Ecco allora che la riflessione si snoda fluida, talvolta illuminata da alcuni ricordi personali, con l’intento di offrire al lettore solo dei semplici “discorsi intempestivi sulla vita cristiana”, come recita il sottotitolo.
Diversi i temi affrontati, sempre con immediatezza, spesso con una buona dose di umorismo: la difficoltà della preghiera, la (apparente) contraddizione del perdono, il nodo della fraternità, l’amore umano manifestazione di quello di Dio e, ancora, la felicità della relazione, il peccato che, contro ogni aspettativa, ci avvicina alla misericordia di Dio…

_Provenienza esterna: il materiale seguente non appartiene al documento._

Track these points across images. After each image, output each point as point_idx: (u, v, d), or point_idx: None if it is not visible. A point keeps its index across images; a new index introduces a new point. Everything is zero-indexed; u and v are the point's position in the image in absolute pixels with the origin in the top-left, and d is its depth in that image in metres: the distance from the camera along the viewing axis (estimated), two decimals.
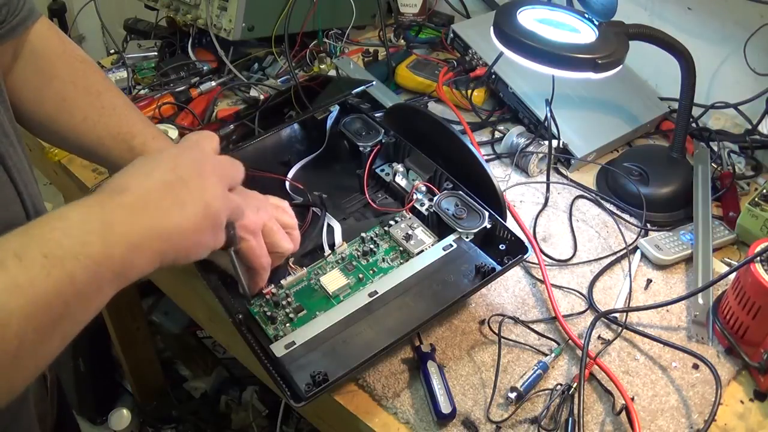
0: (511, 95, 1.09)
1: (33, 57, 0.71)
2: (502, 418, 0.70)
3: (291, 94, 1.06)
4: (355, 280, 0.77)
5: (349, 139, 0.91)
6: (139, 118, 0.75)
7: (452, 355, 0.76)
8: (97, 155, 0.75)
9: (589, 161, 1.04)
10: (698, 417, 0.71)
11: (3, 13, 0.64)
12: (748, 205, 0.88)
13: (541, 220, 0.94)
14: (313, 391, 0.64)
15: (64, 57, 0.73)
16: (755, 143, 1.03)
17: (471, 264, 0.77)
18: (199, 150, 0.59)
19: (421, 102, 1.15)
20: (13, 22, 0.66)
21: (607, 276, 0.87)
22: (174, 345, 1.79)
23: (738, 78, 1.07)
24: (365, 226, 0.85)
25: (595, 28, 0.87)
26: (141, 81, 1.16)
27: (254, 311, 0.75)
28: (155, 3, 1.23)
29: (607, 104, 1.10)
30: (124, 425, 1.54)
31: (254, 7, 1.12)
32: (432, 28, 1.33)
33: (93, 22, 1.30)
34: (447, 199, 0.81)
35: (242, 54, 1.21)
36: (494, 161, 1.05)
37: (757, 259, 0.72)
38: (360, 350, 0.69)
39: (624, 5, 0.91)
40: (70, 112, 0.72)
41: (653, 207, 0.94)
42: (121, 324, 1.48)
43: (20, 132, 0.65)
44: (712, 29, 1.08)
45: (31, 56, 0.71)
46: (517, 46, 0.85)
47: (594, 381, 0.74)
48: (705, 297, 0.81)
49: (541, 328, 0.79)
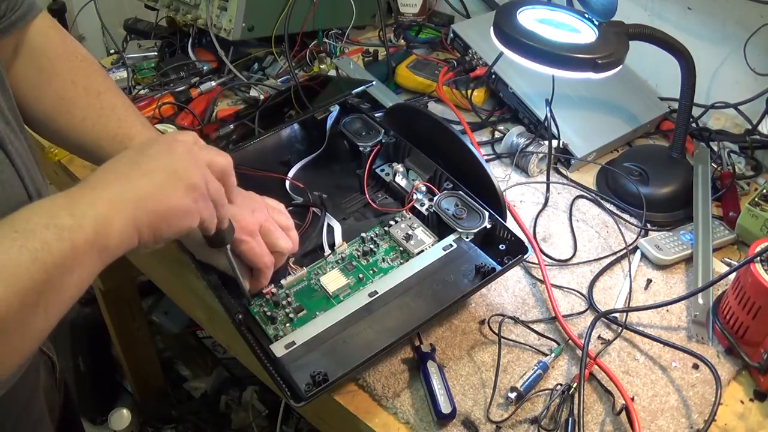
0: (511, 95, 1.09)
1: (33, 54, 0.71)
2: (502, 418, 0.70)
3: (291, 94, 1.06)
4: (355, 280, 0.77)
5: (349, 139, 0.91)
6: (138, 119, 0.75)
7: (452, 355, 0.76)
8: (95, 155, 0.75)
9: (589, 161, 1.04)
10: (698, 417, 0.71)
11: (3, 8, 0.64)
12: (748, 205, 0.88)
13: (541, 220, 0.94)
14: (313, 391, 0.64)
15: (65, 55, 0.73)
16: (755, 143, 1.03)
17: (471, 264, 0.77)
18: (170, 136, 0.59)
19: (421, 102, 1.15)
20: (12, 17, 0.66)
21: (607, 276, 0.87)
22: (174, 345, 1.79)
23: (738, 78, 1.07)
24: (365, 226, 0.85)
25: (595, 28, 0.87)
26: (141, 81, 1.16)
27: (254, 311, 0.75)
28: (155, 3, 1.23)
29: (607, 104, 1.10)
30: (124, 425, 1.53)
31: (254, 7, 1.12)
32: (432, 28, 1.33)
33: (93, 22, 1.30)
34: (447, 199, 0.81)
35: (242, 54, 1.21)
36: (494, 161, 1.05)
37: (757, 259, 0.72)
38: (360, 350, 0.69)
39: (624, 5, 0.91)
40: (69, 111, 0.72)
41: (653, 207, 0.94)
42: (121, 324, 1.48)
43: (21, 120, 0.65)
44: (712, 29, 1.08)
45: (32, 54, 0.71)
46: (517, 46, 0.85)
47: (594, 381, 0.74)
48: (705, 297, 0.81)
49: (541, 328, 0.79)
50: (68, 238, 0.47)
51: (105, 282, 1.37)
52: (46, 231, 0.46)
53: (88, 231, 0.48)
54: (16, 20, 0.67)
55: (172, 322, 1.78)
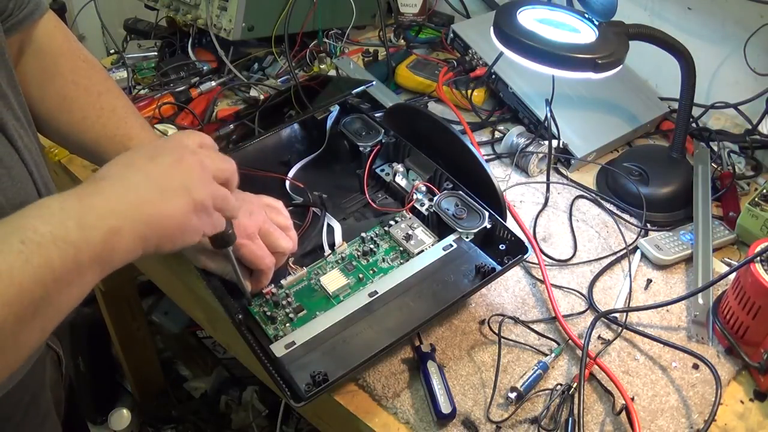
0: (511, 95, 1.09)
1: (38, 54, 0.71)
2: (502, 418, 0.70)
3: (291, 94, 1.06)
4: (355, 280, 0.77)
5: (349, 139, 0.91)
6: (137, 121, 0.76)
7: (452, 355, 0.76)
8: (94, 155, 0.75)
9: (589, 161, 1.04)
10: (698, 417, 0.71)
11: (10, 6, 0.64)
12: (748, 205, 0.88)
13: (541, 220, 0.94)
14: (313, 391, 0.64)
15: (68, 55, 0.74)
16: (755, 143, 1.03)
17: (471, 264, 0.77)
18: (179, 142, 0.58)
19: (421, 102, 1.15)
20: (19, 15, 0.66)
21: (607, 276, 0.87)
22: (174, 345, 1.79)
23: (738, 78, 1.07)
24: (365, 226, 0.85)
25: (595, 28, 0.87)
26: (141, 81, 1.16)
27: (254, 311, 0.75)
28: (155, 3, 1.23)
29: (607, 104, 1.10)
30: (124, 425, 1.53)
31: (254, 7, 1.12)
32: (432, 28, 1.33)
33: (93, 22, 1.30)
34: (447, 199, 0.81)
35: (242, 54, 1.21)
36: (494, 161, 1.05)
37: (757, 259, 0.72)
38: (360, 350, 0.69)
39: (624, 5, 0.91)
40: (69, 110, 0.73)
41: (653, 207, 0.94)
42: (121, 324, 1.47)
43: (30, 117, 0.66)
44: (712, 29, 1.08)
45: (36, 53, 0.71)
46: (517, 46, 0.85)
47: (594, 381, 0.74)
48: (705, 297, 0.81)
49: (541, 328, 0.79)
50: (73, 254, 0.46)
51: (105, 282, 1.36)
52: (52, 246, 0.45)
53: (95, 246, 0.48)
54: (23, 18, 0.67)
55: (172, 322, 1.78)
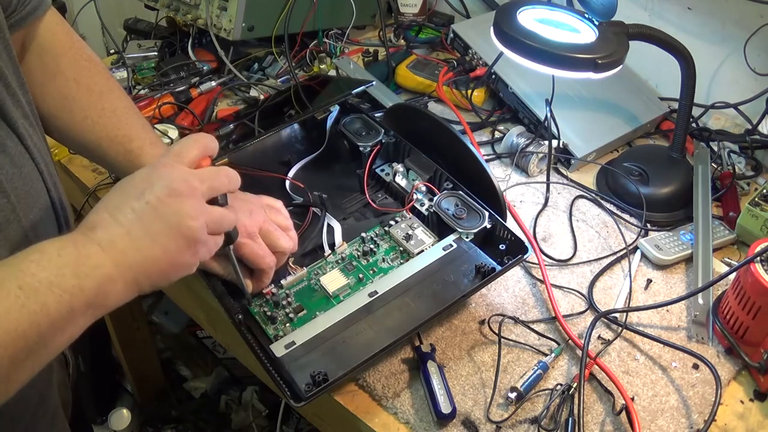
0: (511, 95, 1.09)
1: (40, 52, 0.71)
2: (502, 418, 0.70)
3: (291, 94, 1.06)
4: (355, 280, 0.77)
5: (349, 139, 0.91)
6: (138, 122, 0.76)
7: (452, 355, 0.76)
8: (95, 155, 0.76)
9: (589, 161, 1.04)
10: (698, 417, 0.71)
11: (14, 3, 0.64)
12: (748, 205, 0.88)
13: (541, 220, 0.94)
14: (313, 391, 0.64)
15: (70, 54, 0.74)
16: (755, 143, 1.03)
17: (471, 264, 0.77)
18: (172, 167, 0.56)
19: (421, 102, 1.15)
20: (23, 11, 0.66)
21: (607, 276, 0.87)
22: (174, 345, 1.79)
23: (738, 78, 1.07)
24: (365, 226, 0.85)
25: (595, 28, 0.87)
26: (141, 81, 1.16)
27: (254, 311, 0.75)
28: (155, 3, 1.23)
29: (607, 104, 1.10)
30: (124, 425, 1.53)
31: (254, 7, 1.12)
32: (432, 28, 1.33)
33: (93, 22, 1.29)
34: (447, 199, 0.81)
35: (242, 54, 1.21)
36: (494, 161, 1.05)
37: (757, 259, 0.72)
38: (360, 350, 0.69)
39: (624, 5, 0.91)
40: (70, 110, 0.73)
41: (653, 207, 0.94)
42: (121, 324, 1.47)
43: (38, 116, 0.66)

Quasi alle ultime battute, arriva la tesi: «L’unico fallimento è avere paura di vivere, vivere per sé, risparmiando se stessi, facendo attenzione a non donarsi troppo», eppure «donarsi, donare il proprio talento, donare la propria personalità, il proprio sorriso, il proprio entusiasmo, anche la propria sensibilità, è fare fortuna nel Regno». E questo accade nella vita religiosa, così come nel matrimonio: molti vanno dicendo che occorre uno sforzo sovrumano per mantenere l’entusiasmo iniziale, ma non è affatto così, rivela Candiard. La realtà che ci aspetta è molto più bella di ciò che possiamo immaginare e l’avvenire è ciò che ci sorprenderà sempre, a patto che restiamo aperti all’inatteso, al nuovo, a tutto quanto magari ci destabilizza, ma che sarà comunque un dono che ci renderà felici.
Del resto, come diceva nel XIII secolo Giordano di Sassonia, Maestro dell’Ordine: «Ridete perché siete salvati! Ridete, perché il regno di Dio è vicinissimo a voi!».